=== EXCERPT TO READ ===
Post by jbm » Fri Dec 14, 2007 3:35 pm

Hello everybody,

I would appreciate your time to read this and maybe offer some suggestions if you can. I am finding my present situation quite difficult to put into words.

Basically, I have been reliving an awful lot of bad memories recently. Throughout the last few years, I have dropped out of a lot of jobs and courses due to high levels of anxiety. Recently, I approached my boss and told him that I have been extremely anxious. This was effecting my physical health and I was getting next to no sleep. I told him I would like to resign (in a nutshell). He has kindly offered me a temporary kind of demotion, which is less stressful. However, I am on sick leave now for the next month and a half as the job will not come into existence until then. I don’t know if I will have the courage and strength to return to work. I obviously need the money for practical purposes.

I have been reading a lot about spirituality for the last few years. I considered myself spiritually sound until the last few months when my life seemed to fall apart. This latest setback has been a big blow, as I thought I would be able to detach myself from such horrible thoughts and feelings. The most frustrating thing is that it was me who was responsible for controlling my anxiety levels and I feel like I have failed once again. I really believed that after reading and practising what was said in the Power of Now and other spiritual books that such anxiety levels would not reoccur.
=== EXTRACTED RECORDS ===
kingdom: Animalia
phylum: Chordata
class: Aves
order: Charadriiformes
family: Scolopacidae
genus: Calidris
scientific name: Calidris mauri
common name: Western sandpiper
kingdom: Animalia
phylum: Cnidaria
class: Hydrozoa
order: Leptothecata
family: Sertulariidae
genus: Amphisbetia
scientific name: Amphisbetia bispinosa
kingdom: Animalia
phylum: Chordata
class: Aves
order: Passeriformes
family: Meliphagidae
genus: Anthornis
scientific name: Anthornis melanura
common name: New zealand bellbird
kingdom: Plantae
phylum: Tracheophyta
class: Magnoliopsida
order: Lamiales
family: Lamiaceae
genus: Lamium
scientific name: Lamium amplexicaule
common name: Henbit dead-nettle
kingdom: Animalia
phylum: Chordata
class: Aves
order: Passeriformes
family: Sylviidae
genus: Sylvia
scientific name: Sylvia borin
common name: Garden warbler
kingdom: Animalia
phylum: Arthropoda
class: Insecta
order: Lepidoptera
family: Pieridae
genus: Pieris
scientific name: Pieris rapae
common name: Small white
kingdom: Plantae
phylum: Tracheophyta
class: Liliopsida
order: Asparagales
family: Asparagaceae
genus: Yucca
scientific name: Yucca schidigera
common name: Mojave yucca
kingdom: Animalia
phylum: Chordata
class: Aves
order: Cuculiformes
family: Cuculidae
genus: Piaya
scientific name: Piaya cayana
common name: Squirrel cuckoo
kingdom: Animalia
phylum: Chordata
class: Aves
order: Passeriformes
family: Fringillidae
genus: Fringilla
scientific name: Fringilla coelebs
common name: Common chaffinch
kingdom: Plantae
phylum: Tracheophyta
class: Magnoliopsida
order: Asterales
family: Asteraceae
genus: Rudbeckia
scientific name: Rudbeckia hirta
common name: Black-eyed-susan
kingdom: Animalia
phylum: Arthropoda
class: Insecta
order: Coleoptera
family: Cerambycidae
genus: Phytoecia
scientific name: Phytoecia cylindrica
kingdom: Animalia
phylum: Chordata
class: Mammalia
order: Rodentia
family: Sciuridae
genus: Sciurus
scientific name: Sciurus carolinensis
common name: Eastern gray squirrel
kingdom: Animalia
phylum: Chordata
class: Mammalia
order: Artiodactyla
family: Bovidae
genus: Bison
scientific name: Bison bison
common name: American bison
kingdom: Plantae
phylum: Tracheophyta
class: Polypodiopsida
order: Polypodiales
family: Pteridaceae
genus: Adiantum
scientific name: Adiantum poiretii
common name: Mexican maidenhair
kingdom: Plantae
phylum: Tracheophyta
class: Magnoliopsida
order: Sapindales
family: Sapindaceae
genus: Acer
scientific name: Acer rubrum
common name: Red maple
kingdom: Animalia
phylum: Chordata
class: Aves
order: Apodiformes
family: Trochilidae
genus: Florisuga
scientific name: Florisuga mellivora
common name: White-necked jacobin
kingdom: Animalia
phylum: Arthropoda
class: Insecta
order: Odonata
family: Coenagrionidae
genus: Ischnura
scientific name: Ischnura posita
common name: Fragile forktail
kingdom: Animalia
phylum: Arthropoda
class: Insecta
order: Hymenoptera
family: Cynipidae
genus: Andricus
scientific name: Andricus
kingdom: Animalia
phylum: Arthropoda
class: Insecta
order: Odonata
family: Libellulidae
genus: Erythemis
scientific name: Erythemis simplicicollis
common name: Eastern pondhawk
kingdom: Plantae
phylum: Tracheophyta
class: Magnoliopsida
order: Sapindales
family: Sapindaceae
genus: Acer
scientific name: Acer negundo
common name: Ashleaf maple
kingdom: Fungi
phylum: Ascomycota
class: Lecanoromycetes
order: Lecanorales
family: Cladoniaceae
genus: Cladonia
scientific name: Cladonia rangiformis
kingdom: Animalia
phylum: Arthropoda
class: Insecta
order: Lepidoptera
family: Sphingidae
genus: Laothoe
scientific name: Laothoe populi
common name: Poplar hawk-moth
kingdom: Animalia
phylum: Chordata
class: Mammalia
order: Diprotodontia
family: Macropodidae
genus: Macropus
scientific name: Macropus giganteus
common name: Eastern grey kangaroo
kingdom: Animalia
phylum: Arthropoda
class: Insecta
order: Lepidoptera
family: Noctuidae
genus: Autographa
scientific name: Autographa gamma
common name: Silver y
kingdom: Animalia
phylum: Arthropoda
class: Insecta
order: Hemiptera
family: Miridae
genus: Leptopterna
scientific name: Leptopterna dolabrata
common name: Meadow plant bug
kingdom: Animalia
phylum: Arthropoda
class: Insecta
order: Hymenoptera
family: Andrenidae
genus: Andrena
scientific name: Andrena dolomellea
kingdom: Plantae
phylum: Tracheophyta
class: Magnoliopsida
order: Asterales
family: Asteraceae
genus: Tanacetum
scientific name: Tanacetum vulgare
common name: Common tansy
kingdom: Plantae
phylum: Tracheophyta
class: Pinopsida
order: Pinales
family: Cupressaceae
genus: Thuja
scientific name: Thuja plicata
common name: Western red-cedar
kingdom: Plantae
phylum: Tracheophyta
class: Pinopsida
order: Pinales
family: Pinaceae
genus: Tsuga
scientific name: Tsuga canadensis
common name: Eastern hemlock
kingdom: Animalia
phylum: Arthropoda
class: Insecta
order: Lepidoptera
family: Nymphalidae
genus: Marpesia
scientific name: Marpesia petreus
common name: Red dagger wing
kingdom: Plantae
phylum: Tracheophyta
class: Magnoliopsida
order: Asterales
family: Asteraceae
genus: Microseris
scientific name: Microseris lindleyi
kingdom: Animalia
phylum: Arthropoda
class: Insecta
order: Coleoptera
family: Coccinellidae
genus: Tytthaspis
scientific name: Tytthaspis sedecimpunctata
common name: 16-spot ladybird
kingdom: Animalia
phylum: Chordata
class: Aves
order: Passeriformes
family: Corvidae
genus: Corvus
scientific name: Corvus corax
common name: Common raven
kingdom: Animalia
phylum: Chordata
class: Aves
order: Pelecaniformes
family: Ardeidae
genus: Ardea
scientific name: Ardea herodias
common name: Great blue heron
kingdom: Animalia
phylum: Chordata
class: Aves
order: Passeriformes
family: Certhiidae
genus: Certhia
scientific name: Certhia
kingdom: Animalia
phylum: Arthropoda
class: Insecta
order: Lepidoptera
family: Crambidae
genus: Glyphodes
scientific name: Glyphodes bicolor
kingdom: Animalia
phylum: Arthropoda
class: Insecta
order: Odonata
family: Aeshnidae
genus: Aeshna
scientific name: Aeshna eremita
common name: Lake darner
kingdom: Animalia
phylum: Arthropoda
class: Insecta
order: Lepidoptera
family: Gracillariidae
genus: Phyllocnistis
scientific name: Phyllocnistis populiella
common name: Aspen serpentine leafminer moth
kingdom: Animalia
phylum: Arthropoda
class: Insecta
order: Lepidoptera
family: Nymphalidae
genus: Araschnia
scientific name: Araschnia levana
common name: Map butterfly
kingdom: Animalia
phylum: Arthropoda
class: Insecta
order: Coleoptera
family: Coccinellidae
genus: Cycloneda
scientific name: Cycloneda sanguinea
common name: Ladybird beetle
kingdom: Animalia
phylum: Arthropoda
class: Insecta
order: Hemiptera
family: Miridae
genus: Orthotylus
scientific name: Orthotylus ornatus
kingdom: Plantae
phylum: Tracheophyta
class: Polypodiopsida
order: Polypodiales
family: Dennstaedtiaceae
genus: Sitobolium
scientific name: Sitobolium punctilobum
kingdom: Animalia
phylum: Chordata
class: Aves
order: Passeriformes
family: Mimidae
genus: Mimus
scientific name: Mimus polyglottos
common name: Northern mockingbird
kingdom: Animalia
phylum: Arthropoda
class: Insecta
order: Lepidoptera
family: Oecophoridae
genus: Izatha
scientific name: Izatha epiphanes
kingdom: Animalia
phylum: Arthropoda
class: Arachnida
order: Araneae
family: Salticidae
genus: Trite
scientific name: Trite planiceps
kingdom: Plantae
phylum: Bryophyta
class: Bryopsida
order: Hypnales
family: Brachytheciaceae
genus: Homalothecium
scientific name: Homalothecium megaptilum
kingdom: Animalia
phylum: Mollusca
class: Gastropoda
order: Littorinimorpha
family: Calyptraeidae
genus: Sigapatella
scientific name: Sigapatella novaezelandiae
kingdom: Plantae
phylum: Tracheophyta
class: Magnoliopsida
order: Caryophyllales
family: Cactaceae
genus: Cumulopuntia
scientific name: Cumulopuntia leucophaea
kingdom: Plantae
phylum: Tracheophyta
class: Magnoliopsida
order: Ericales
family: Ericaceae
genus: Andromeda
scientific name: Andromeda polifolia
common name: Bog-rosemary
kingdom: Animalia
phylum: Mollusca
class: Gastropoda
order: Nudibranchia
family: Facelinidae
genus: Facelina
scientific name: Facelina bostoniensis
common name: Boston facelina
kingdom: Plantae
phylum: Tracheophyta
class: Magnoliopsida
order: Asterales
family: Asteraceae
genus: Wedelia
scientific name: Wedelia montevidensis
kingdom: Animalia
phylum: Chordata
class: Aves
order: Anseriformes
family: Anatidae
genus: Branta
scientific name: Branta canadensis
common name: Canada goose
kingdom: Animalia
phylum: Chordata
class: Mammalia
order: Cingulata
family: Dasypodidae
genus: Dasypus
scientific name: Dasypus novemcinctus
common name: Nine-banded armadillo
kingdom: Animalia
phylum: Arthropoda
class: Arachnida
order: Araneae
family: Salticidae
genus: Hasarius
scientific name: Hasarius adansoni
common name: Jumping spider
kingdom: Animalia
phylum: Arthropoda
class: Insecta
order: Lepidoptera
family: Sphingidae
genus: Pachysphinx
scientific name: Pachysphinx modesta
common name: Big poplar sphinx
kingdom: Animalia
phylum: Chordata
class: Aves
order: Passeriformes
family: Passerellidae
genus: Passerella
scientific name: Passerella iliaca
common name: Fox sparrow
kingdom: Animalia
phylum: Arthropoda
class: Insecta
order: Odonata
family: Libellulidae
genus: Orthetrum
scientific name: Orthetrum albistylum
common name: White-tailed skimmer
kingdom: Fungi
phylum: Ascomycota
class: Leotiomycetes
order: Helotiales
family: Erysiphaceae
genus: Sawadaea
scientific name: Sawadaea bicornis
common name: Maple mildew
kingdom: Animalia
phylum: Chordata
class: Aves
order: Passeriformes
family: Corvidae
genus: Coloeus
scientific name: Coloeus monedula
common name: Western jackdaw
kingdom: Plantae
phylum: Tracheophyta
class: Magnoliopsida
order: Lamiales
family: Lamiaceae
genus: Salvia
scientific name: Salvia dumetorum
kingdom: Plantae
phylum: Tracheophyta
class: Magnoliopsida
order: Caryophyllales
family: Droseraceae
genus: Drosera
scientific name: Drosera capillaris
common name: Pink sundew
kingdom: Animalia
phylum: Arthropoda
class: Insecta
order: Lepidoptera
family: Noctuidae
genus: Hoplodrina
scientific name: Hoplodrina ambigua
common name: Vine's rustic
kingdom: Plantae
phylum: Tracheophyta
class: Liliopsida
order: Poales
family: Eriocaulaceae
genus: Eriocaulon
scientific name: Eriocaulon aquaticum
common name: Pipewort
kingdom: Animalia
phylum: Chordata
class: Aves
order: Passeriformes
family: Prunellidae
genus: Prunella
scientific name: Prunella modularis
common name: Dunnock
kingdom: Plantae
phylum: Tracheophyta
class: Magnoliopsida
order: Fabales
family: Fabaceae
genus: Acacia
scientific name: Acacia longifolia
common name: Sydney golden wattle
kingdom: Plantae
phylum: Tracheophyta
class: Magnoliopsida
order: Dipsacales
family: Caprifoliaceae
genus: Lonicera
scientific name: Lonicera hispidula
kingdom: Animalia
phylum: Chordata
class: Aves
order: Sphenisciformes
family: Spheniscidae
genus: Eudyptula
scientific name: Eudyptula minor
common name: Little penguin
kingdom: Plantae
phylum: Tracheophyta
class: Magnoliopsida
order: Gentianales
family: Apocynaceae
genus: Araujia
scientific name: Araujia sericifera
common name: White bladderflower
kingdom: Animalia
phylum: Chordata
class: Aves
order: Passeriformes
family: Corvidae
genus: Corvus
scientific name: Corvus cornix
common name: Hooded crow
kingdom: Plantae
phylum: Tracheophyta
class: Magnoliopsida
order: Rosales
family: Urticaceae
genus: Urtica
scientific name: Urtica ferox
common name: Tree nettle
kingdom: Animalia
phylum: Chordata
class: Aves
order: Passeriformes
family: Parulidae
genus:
===
**EXERCISE GOAL:** The forum post above attributes several effects to the writer's anxiety. List each of them.

**EXERCISE OUTPUT:**
- Dropping out of a lot of jobs
- Dropping out of a lot of courses
- Harm to the writer's physical health
- Getting next to no sleep